#### GIVEN REQUEST:
Put every line of the entries below into a Markdown table with two columns, Number for the row number and Text for the line itself, skipping blank lines and leaving out the pictures.

#### DATA LINES:
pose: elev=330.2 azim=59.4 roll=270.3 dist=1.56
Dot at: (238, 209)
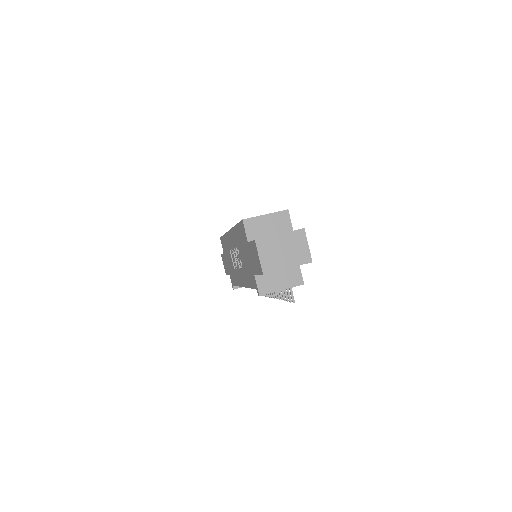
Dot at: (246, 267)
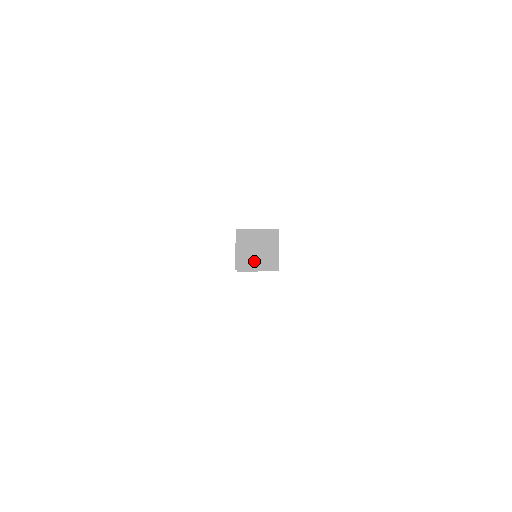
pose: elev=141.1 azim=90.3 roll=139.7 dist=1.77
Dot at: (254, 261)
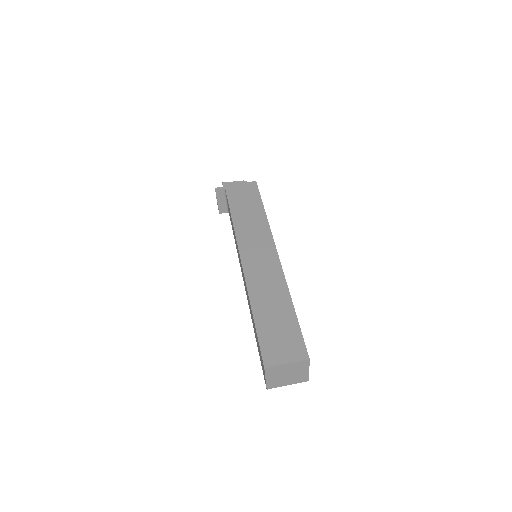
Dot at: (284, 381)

#### EXPECTED OUTPUT:
| Number | Text |
|---|---|
| 1 | pose: elev=330.2 azim=59.4 roll=270.3 dist=1.56 |
| 2 | Dot at: (238, 209) |
| 3 | Dot at: (246, 267) |
| 4 | pose: elev=141.1 azim=90.3 roll=139.7 dist=1.77 |
| 5 | Dot at: (254, 261) |
| 6 | Dot at: (284, 381) |